Author: Aimee Simone, Assistant Editor

Women who take aspirin regularly may be at a reduced risk for ovarian cancer, the results of a new meta-analysis suggest.

Ovarian cancer, the most lethal gynecological cancer, may be related to chronic inflammation. However, previous studies that have assessed aspirin use and cancer risk have not delivered conclusive results on the relationship between the medication and ovarian cancer. A new meta-analysis, published online on February 6, 2014, in the Journal of the National Cancer Institute, analyzed data from population-based studies to help determine the association between the use of aspirin, non-aspirin non-steroidal anti-inflammatory drugs (NSAIDS), and acetaminophen and the risk of developing ovarian cancer.
The pooled analysis included data from 12 case-control studies participating in the Ovarian Cancer Association Consortium that were conducted from 1992 to 2007. Medication use was self-reported in all of the studies and was defined as regular if patients took aspirin, other NSAIDs, or acetaminophen at least one time per week. Medication use was also categorized by frequency, dose, and duration. The researchers adjusted for age, race, body mass index, oral contraceptive use, the number of times the women gave birth, and family history of breast or ovarian cancer.

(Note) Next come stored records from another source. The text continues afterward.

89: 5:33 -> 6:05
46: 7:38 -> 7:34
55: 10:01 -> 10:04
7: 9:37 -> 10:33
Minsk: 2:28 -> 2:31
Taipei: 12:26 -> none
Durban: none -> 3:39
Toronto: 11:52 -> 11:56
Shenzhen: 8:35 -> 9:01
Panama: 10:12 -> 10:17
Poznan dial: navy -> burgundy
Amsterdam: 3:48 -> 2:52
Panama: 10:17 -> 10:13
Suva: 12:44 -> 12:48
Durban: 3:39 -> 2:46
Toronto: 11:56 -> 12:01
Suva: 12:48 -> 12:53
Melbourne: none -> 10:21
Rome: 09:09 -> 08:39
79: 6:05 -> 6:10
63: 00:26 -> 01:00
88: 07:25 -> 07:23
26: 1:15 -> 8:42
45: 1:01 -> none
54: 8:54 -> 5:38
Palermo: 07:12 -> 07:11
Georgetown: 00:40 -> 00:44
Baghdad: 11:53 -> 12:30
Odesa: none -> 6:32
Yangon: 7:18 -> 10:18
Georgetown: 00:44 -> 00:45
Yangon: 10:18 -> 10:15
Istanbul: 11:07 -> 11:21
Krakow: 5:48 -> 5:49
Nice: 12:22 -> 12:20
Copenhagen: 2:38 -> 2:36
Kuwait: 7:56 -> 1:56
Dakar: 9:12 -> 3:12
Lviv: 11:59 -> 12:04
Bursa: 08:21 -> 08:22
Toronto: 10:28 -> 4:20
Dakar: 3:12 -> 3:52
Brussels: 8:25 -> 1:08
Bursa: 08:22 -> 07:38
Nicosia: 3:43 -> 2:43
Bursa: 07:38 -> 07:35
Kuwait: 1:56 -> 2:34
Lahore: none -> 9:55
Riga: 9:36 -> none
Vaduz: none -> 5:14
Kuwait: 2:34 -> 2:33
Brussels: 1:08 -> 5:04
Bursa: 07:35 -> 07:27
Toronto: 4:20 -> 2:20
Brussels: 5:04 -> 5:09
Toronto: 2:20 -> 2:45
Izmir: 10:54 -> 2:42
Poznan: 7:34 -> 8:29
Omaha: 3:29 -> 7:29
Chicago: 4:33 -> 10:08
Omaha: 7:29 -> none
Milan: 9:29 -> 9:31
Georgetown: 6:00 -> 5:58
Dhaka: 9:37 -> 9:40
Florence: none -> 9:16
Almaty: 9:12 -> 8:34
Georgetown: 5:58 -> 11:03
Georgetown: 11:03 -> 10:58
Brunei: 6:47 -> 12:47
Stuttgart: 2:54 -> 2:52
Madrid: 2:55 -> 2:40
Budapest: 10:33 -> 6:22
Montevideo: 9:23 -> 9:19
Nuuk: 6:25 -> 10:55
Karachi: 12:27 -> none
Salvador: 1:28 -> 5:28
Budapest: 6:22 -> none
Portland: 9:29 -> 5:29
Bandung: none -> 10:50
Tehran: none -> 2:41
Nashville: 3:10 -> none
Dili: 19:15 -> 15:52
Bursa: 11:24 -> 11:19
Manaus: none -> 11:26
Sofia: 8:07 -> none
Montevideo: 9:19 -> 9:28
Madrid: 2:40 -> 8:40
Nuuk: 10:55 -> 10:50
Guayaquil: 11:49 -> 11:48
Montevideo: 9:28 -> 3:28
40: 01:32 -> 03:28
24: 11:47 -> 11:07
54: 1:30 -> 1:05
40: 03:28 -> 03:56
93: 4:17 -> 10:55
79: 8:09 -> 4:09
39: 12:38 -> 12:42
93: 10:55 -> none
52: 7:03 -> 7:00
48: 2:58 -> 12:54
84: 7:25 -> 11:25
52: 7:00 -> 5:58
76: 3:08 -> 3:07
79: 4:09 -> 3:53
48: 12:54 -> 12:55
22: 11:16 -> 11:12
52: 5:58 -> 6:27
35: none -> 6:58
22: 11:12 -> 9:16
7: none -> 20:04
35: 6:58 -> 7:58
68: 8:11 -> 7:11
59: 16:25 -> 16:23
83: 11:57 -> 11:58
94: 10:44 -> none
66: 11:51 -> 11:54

Of 7776 patients with invasive ovarian cancer and 11,843 control patients included in the analysis, 18% reported regular use of aspirin, 24% reported regular use of non-aspirin NSAIDs, and 16% reported regular use of acetaminophen. The results indicated that regular aspirin use was associated with a reduced risk of ovarian cancer. Among 7 studies that reported frequency of use, daily use of aspirin was associated with a 20% decrease in ovarian cancer risk. In 3 studies that included dose information, low-dose aspirin use (less than 100 mg per day) was associated with a 34% reduction in ovarian cancer risk.
Use of NSAIDs was also associated with a reduced risk of ovarian cancer, although this reduction in risk was not statistically significant. In the 3 studies with dose information, taking high-dose (at least 500 mg per day) non-aspirin NSAIDs was associated with a 24% reduction in the risk for ovarian cancer. The results indicated no relationship between acetaminophen use and ovarian cancer risk either overall or when considered based on different levels of dose, duration, and frequency.
The authors of an accompanying editorial note that although these results add to evidence showing the potential protective benefits of aspirin, the question of when health care providers should recommend aspirin to help prevent ovarian cancer is still unknown. Aspirin use may be beneficial for women at high risk for ovarian cancer, but both benefits and risks of long-term medication use need to be evaluated, they suggest.
“For ovarian cancer, we now need to mount key epidemiological studies that will address this question for defined high-risk patients (with germline BRCA mutations and strong family histories) as well as the risk/benefit in women not defined to be at high risk,” they write. “Are we at the tipping point to initiate these trials? We believe so.”